The Golden Retriever, also known as the Golden, is a large breed of dog and considered to be one of the sporting breeds. The Golden Retriever is a very high energy dog and is popular with those who lead active lifestyles and enjoy the great outdoors.
1. Scientific & Common Names
6. Present Status
Scientific & Common Names
The scientific name for this breed of dog is "Golden Retriever - Canis lupus familiaris." The Golden Retriever is also affectionately called the "Golden."
The Golden Retriever is a large breed dog. The Golden stands between 20 and 24 inches tall at his shoulder. The Golden Retriever weighs between 60 and 75 pounds. He has a coat that is yellow, golden, blond or cream in color. The coat is thick, full and long.
The Golden Retriever is classified among the sporting group of dogs. This dog was originally bred for hunting purposes. This dog has a lifespan of ten to twelve years of age.

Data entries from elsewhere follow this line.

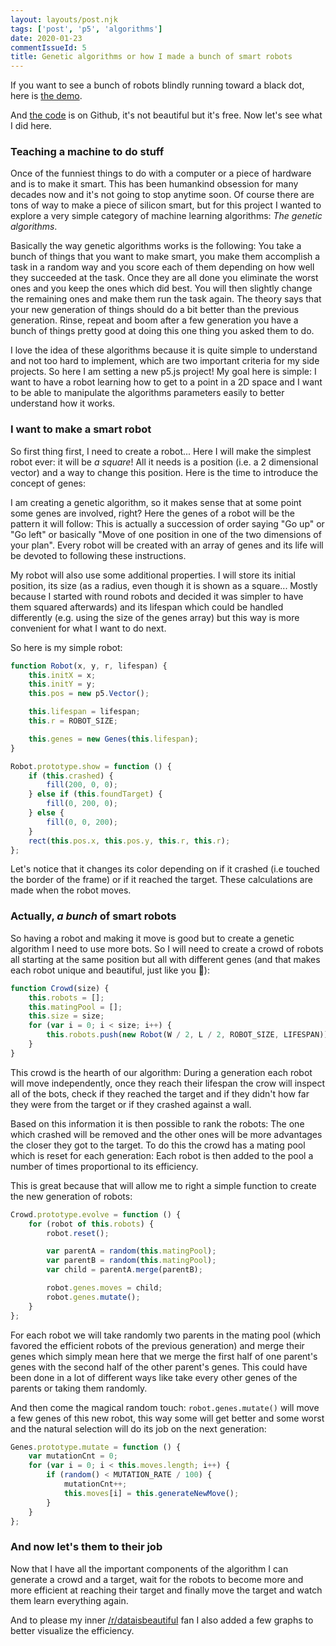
 ```yaml
---
layout: layouts/post.njk
tags: ['post', 'p5', 'algorithms']
date: 2020-01-23
commentIssueId: 5
title: Genetic algorithms or how I made a bunch of smart robots
---
```


If you want to see a bunch of robots blindly running toward a black dot, here is [the demo](https://statox.github.io/p5-genetics/).

And [the code](https://github.com/statox/p5-genetics) is on Github, it's not beautiful but it's free. Now let's see what I did here.

### Teaching a machine to do stuff

Once of the funniest things to do with a computer or a piece of hardware and is to make it smart. This has been humankind obsession for many decades now and it's not going to stop anytime soon. Of course there are tons of way to make a piece of silicon smart, but for this project I wanted to explore a very simple category of machine learning algorithms: _The genetic algorithms_.

Basically the way genetic algorithms works is the following: You take a bunch of things that you want to make smart, you make them accomplish a task in a random way and you score each of them depending on how well they succeeded at the task. Once they are all done you eliminate the worst ones and you keep the ones which did best. You will then slightly change the remaining ones and make them run the task again. The theory says that your new generation of things should do a bit better than the previous generation. Rinse, repeat and boom after a few generation you have a bunch of things pretty good at doing this one thing you asked them to do.

I love the idea of these algorithms because it is quite simple to understand and not too hard to implement, which are two important criteria for my side projects. So here I am setting a new p5.js project! My goal here is simple: I want to have a robot learning how to get to a point in a 2D space and I want to be able to manipulate the algorithms parameters easily to better understand how it works.

### I want to make a smart robot

So first thing first, I need to create a robot... Here I will make the simplest robot ever: it will be _a square_! All it needs is a position (i.e. a 2 dimensional vector) and a way to change this position. Here is the time to introduce the concept of genes:

I am creating a genetic algorithm, so it makes sense that at some point some genes are involved, right? Here the genes of a robot will be the pattern it will follow: This is actually a succession of order saying "Go up" or "Go left" or basically "Move of one position in one of the two dimensions of your plan". Every robot will be created with an array of genes and its life will be devoted to following these instructions.

My robot will also use some additional properties. I will store its initial position, its size (as a radius, even though it is shown as a square... Mostly because I started with round robots and decided it was simpler to have them squared afterwards) and its lifespan which could be handled differently (e.g. using the size of the genes array) but this way is more convenient for what I want to do next.

So here is my simple robot:

```js
function Robot(x, y, r, lifespan) {
    this.initX = x;
    this.initY = y;
    this.pos = new p5.Vector();

    this.lifespan = lifespan;
    this.r = ROBOT_SIZE;

    this.genes = new Genes(this.lifespan);
}

Robot.prototype.show = function () {
    if (this.crashed) {
        fill(200, 0, 0);
    } else if (this.foundTarget) {
        fill(0, 200, 0);
    } else {
        fill(0, 0, 200);
    }
    rect(this.pos.x, this.pos.y, this.r, this.r);
};
```

Let's notice that it changes its color depending on if it crashed (i.e touched the border of the frame) or if it reached the target. These calculations are made when the robot moves.

### Actually, _a bunch_ of smart robots

So having a robot and making it move is good but to create a genetic algorithm I need to use more bots. So I will need to create a crowd of robots all starting at the same position but all with different genes (and that makes each robot unique and beautiful, just like you 🤗):

```js
function Crowd(size) {
    this.robots = [];
    this.matingPool = [];
    this.size = size;
    for (var i = 0; i < size; i++) {
        this.robots.push(new Robot(W / 2, L / 2, ROBOT_SIZE, LIFESPAN));
    }
}
```

This crowd is the hearth of our algorithm: During a generation each robot will move independently, once they reach their lifespan the crow will inspect all of the bots, check if they reached the target and if they didn't how far they were from the target or if they crashed against a wall.

Based on this information it is then possible to rank the robots: The one which crashed will be removed and the other ones will be more advantages the closer they got to the target. To do this the crowd has a mating pool which is reset for each generation: Each robot is then added to the pool a number of times proportional to its efficiency.

This is great because that will allow me to right a simple function to create the new generation of robots:

```js
Crowd.prototype.evolve = function () {
    for (robot of this.robots) {
        robot.reset();

        var parentA = random(this.matingPool);
        var parentB = random(this.matingPool);
        var child = parentA.merge(parentB);

        robot.genes.moves = child;
        robot.genes.mutate();
    }
};
```

For each robot we will take randomly two parents in the mating pool (which favored the efficient robots of the previous generation) and merge their genes which simply mean here that we merge the first half of one parent's genes with the second half of the other parent's genes. This could have been done in a lot of different ways like take every other genes of the parents or taking them randomly.

And then come the magical random touch: `robot.genes.mutate()` will move a few genes of this new robot, this way some will get better and some worst and the natural selection will do its job on the next generation:

```js
Genes.prototype.mutate = function () {
    var mutationCnt = 0;
    for (var i = 0; i < this.moves.length; i++) {
        if (random() < MUTATION_RATE / 100) {
            mutationCnt++;
            this.moves[i] = this.generateNewMove();
        }
    }
};
```

### And now let's them to their job

Now that I have all the important components of the algorithm I can generate a crowd and a target, wait for the robots to become more and more efficient at reaching their target and finally move the target and watch them learn everything again.

And to please my inner [/r/dataisbeautiful](http://reddit.com/r/dataisbeautiful) fan I also added a few graphs to better visualize the efficiency.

The Golden Retriever is very active and needs lots of exercise. Several long, brisk walks per day are great for this dog. Goldens also love to play fetch, so frequent trips to the local dog park are also great. When not exercised properly, the Golden will become destructive and begin to gain weight. The Golden is also fiercely loyal and very pack-oriented. This dog does best when living indoors with other human and canine members of his pack. Goldens that are kenneled or left outside become bored and despondent, as the Golden is a very people-oriented breed.

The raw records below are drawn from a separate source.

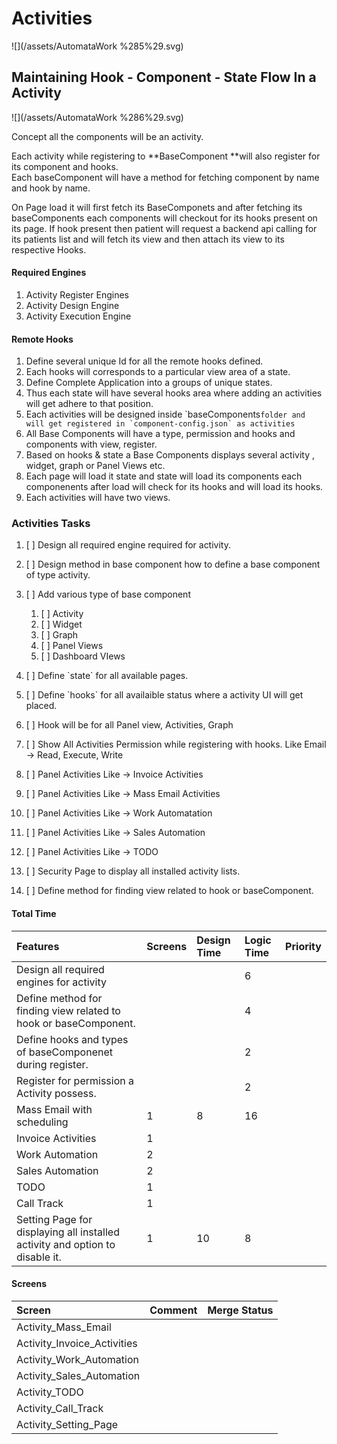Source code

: # Activities

![](/assets/AutomataWork %285%29.svg)

## Maintaining Hook - Component - State Flow In a Activity

![](/assets/AutomataWork %286%29.svg)

Concept all the components will be an activity.

Each activity while registering to **BaseComponent **will also register for its component and hooks.  
Each baseComponent will have a method for fetching component by name and hook by name.

On Page load it will first fetch its BaseComponets and after fetching its baseComponents each components will checkout for its hooks present on its page. If hook present then patient will request a backend api calling for its patients list and will fetch its view and then attach its view to its respective Hooks.

#### Required Engines

1. Activity Register Engines
2. Activity Design Engine
3. Activity Execution Engine

#### Remote Hooks

1. Define several unique Id for all the remote hooks defined.
2. Each hooks will corresponds to a particular view area of a state.
3. Define Complete Application into a groups of unique states.
4. Thus each state will have several hooks area where adding an activities will get adhere to that position.
5. Each activities will be designed inside \`baseComponents``folder and will get registered in `component-config.json` as activities``
6. All Base Components will have a type, permission and hooks and components with view, register.
7. Based on hooks & state a Base Components displays several activity , widget, graph or Panel Views etc.
8. Each page will load it state and state will load its components each componenents after load will check for its hooks and will load its hooks.
9. Each activities will have two views.

### Activities Tasks

1. [ ] Design all required engine required for activity.
2. [ ] Design method in base component how to define a base component of type activity.
3. [ ] Add various type of base component  
   1. \[ \] Activity  
   2. \[ \] Widget  
   3. \[ \] Graph  
   4. \[ \] Panel Views  
   5. \[ \] Dashboard VIews

4. [ ] Define \`state\` for all available pages.

5. [ ] Define \`hooks\` for all availaible status where a activity UI will get placed.

6. [ ] Hook will be for all Panel view, Activities, Graph

7. [ ] Show All Activities Permission while registering with hooks. Like Email -&gt; Read, Execute, Write
8. [ ] Panel Activities Like -&gt; Invoice Activities

9. [ ] Panel Activities Like -&gt; Mass Email Activities

10. [ ] Panel Activities Like -&gt; Work Automatation

11. [ ] Panel Activities Like -&gt; Sales Automation

12. [ ] Panel Activities Like -&gt; TODO

13. [ ] Security Page to display all installed activity lists.

14. [ ] Define method for finding view related to hook or baseComponent.

#### Total Time

| Features | Screens | Design Time | Logic Time | Priority |
| :--- | :--- | :--- | :--- | :--- |
| Design all required engines for activity |  |  | 6 |  |
| Define method for finding view related to hook or baseComponent. |  |  | 4 |  |
| Define  hooks and types of baseComponenet during register. |  |  | 2 |  |
| Register for permission a Activity possess. |  |  | 2 |  |
| Mass Email with scheduling | 1 | 8 | 16 |  |
| Invoice Activities | 1 |  |  |  |
| Work Automation | 2 |  |  |  |
| Sales Automation | 2 |  |  |  |
| TODO | 1 |  |  |  |
| Call Track | 1 |  |  |  |
| Setting Page for displaying all installed activity and option to disable it. | 1 | 10 | 8 |  |

#### Screens

| Screen | Comment | Merge Status |
| :--- | :--- | :--- |
| Activity\_Mass\_Email |  |  |
| Activity\_Invoice\_Activities |  |  |
| Activity\_Work\_Automation |  |  |
| Activity\_Sales\_Automation |  |  |
| Activity\_TODO |  |  |
| Activity\_Call\_Track |  |  |
| Activity\_Setting\_Page |  |  |

####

The Golden Retriever was originally bred in the Scottish Highlands in the late 19th century. This dog was bred to assist in hunting endeavors. The Irish Setter, bloodhound, and now-extinct Tweed Water Spaniel were bred to produce the first Golden Retrievers. The breed became recognized by the American Kennel Club in 1925.
The Golden Retriever breed is popular among those who like to run, hike and do outdoor activities. Goldens are also great service dogs. They are popular as Seeing Eye Dogs for the blind and guide dogs for the hearing impaired or those with seizure disorders or traumatic brain injuries.